Last week, I attended Microsoft’s BUILD conference in Anaheim, where, among other things, Windows 8 details were rolled out to the Microsoft ecosystem. One of the most talked-about items was the Metro User Interface (UI), the end user face for the future of Windows. The last few days, I have been thinking about the implications of Metro on user interfaces beyond the obvious physical touch and gestures. I believe Metro UI has as much to do with voice control and air gestures as it does with physical touch.
Voice command and control has been a part of Windows for many generations. So why do I think Metro has anything to do with enabling widespread voice use in the future, and why do I think people would actually use this version? It’s actually quite simple. First, only a few voice command and control implementations and usage scenarios have been successful, and they all adopt a similar methodology and all come from the same company. Microsoft Auto voice solutions have found their way into Ford and Lincoln automobiles, branded SYNC, and drivers actually are using it. Fiat uses MS Auto technology as well. Microsoft Kinect implements a very accurate implementation for the living room using some amazing audio beamforming algorithms and a hardware four microphone array.
None of these implementations would be successful without establishing an in-context and limited dictionary. Let’s use Kinect as an example. Kinect allows you to “say what you see” on the TV screen, limiting the dictionary of words required to recognize. That is key. Pattern matching is a lot easier when you are matching 100s of objects versus 100K. Windows 8 Metro UI limits what users see on the screen, compared with previous versions of Windows, making that voice pattern matching all the easier. One final, interesting clue comes with the developer tablets distributed at BUILD. The tablets had dual microphones, which greatly assists with audio beam forming.
Air gestures are essentially what Kinect users do with their hands and arms instead of using the XBOX controller. When players want to click on a “tile” in the XBOX environment, they place your hand in the air, hover over the tile for a few seconds, and it selects it. Kinect uses a camera array and an IR sensor to detect what your “limbs” are doing and associates it with a tile location on the screen. Note that no more than 8 tiles are shown on the screen at one time, increasing user accuracy.
Hypothetically, air gestures on Metro could take a few forms, and they could be guided by form factor. In “stand-up” environments with large displays, they would take a similar approach as Kinect does. In the future, displays will be everywhere in the house and air gestures would be used when touching the display just isn’t convenient or desired. I would like this functionality today in my kitchen as I am cooking. I have food all over my hands and I want to turn the cookbook page or even start up Pandora. I can’t touch the display, so I’d much rather do a very accurate air gesture.
In desk environments, I’d like to ditch the trackpad and mouse and just use my physical hand as a gesture methodology. It’s a virtual trackpad or gesture mouse. I use all the standard Metro gestures on a flat surface, a camera tracks exactly what my hand is doing and translates that into a physical touch gesture.
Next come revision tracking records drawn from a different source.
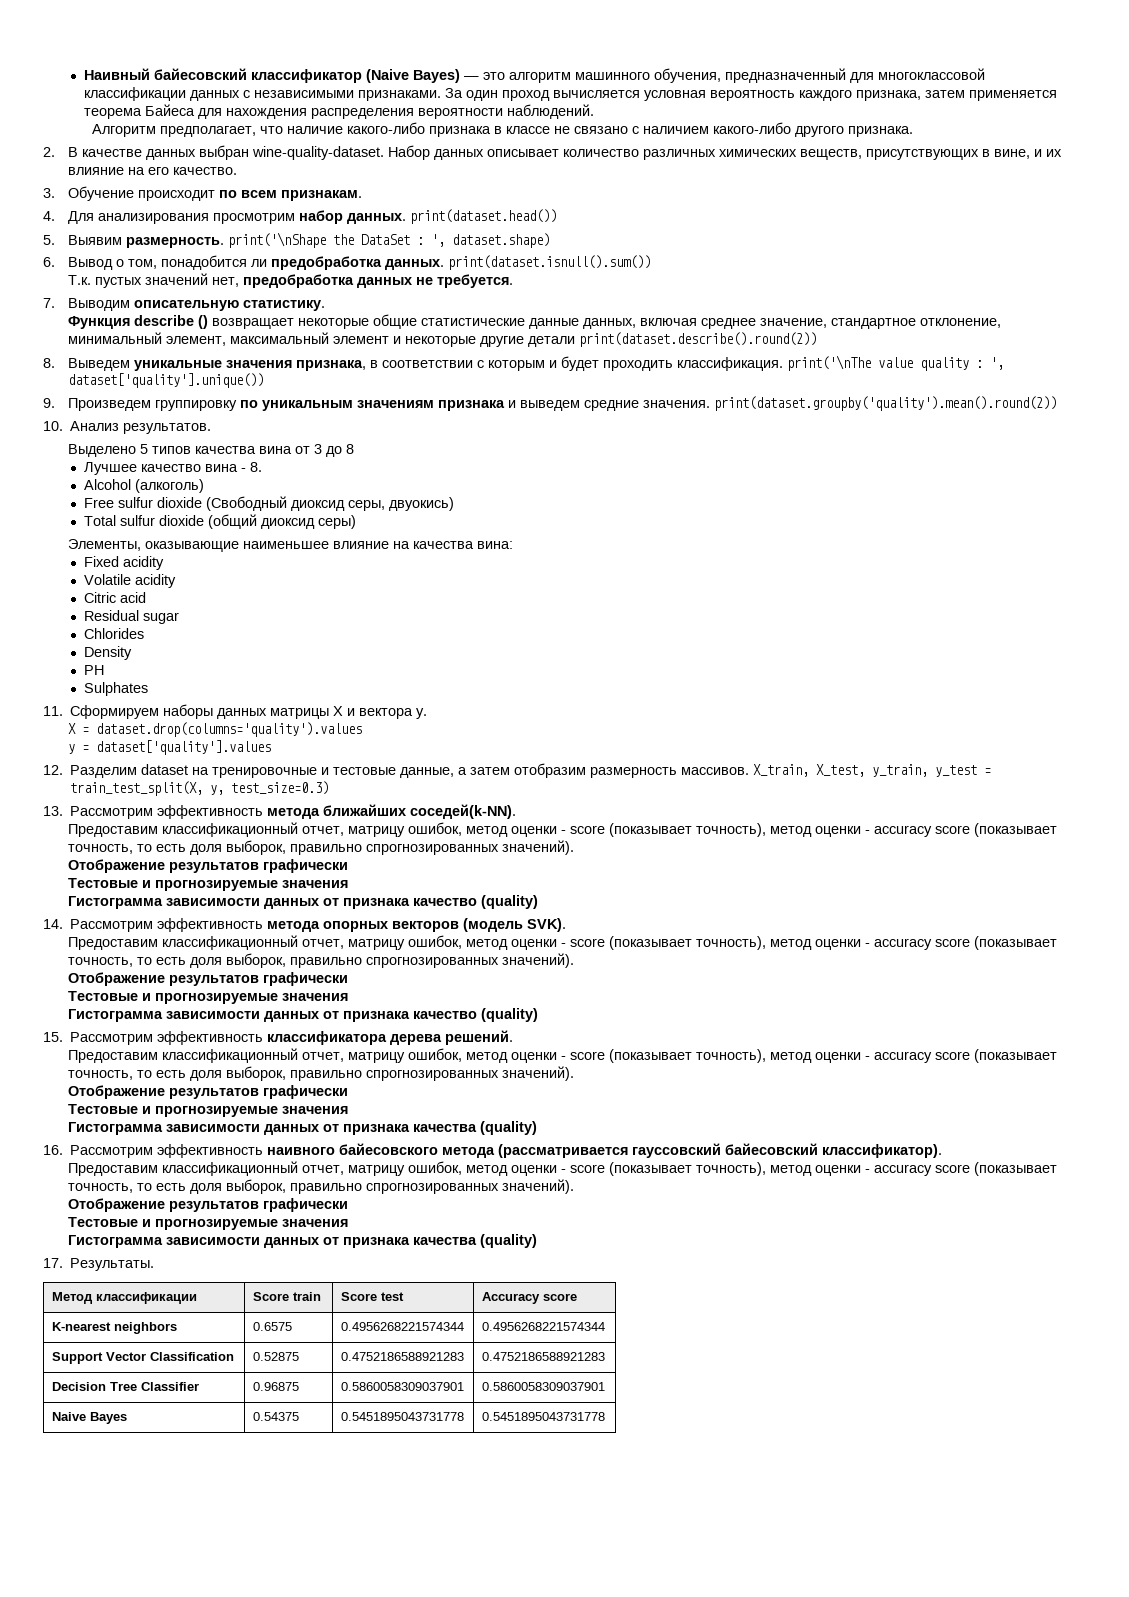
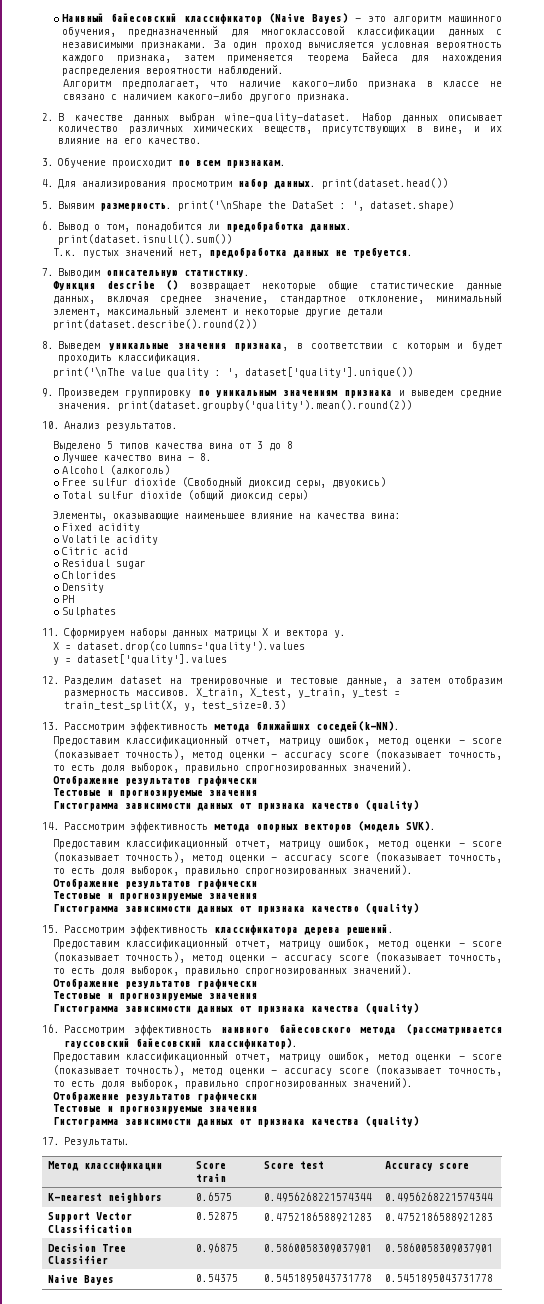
(783, 364) none -> (203, 358) //

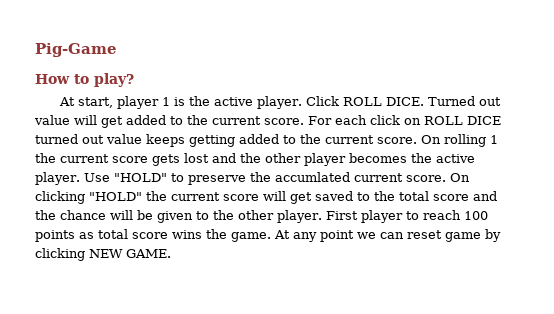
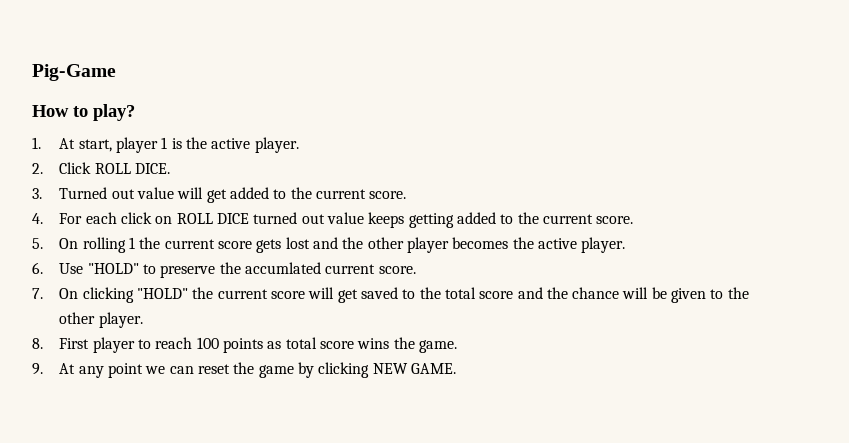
(134, 80) none -> [32,137,41,149] 1.
(302, 102) none -> [32,163,43,174] // 2.
(424, 101) none -> [32,188,42,199] // 3.
(304, 121) none -> [32,213,43,224] // 4.
(417, 140) none -> [32,238,43,249] // 5.
(80, 178) none -> [32,262,43,274] // 6.
(446, 178) none -> [32,288,43,299] // 7.
(322, 216) none -> [32,338,43,349] // 8.
(271, 237) none -> [32,363,43,375] // 9.
(442, 234) none -> [233,362,255,374] the

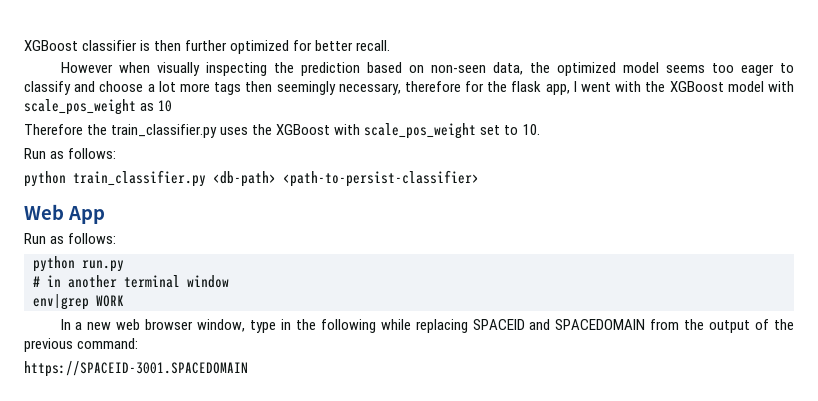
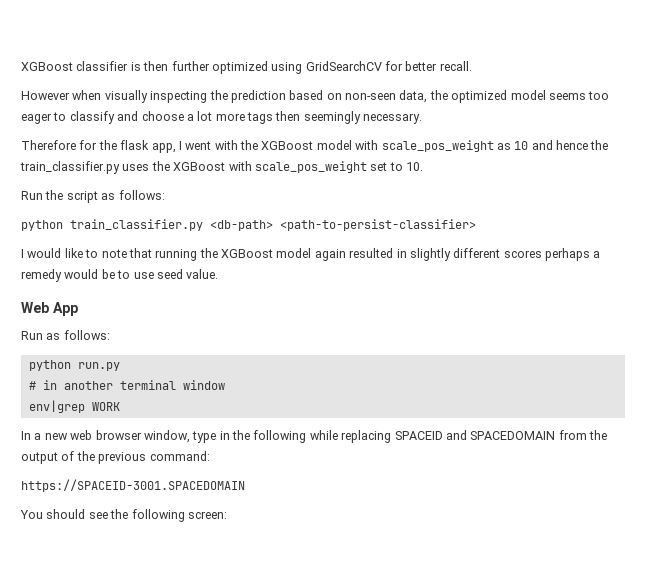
(290, 47) none -> [271,61,382,74] using GridSearchCV
[338,81,461,95] necessary, therefore -> [363,113,423,124] [21,140,76,150] necessary. // Therefore
[24,124,83,135] // Therefore -> [531,140,588,150] and hence
(46, 153) none -> [45,190,98,203] the script
(479, 178) none -> [21,248,601,261] [21,269,219,282] // I would like to note that running the XGBoost model again resulted in slightly different scores perhaps a remedy would be to use seed value.
(248, 369) none -> [20,509,227,522] // You should see the following screen:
Microsoft introduced Metro as the next generation user interface primarily for physical touch gestures and secondarily for keyboard and mouse. Metro changes the interface from a navigation-centric environment with hundreds of elements on the screen to content-first with a very clean interface. Large tiles replace multitudes of icons and applets and the amount of words, or dictionary is drastically reduced. Sure this is great for physical touch, but also significantly improves the capability to enhance voice control and even air gestures. Microsoft is a leader in voice and air gesture with MS Auto and Kinect, and certainly could enable this in Windows 8 for the right user environments.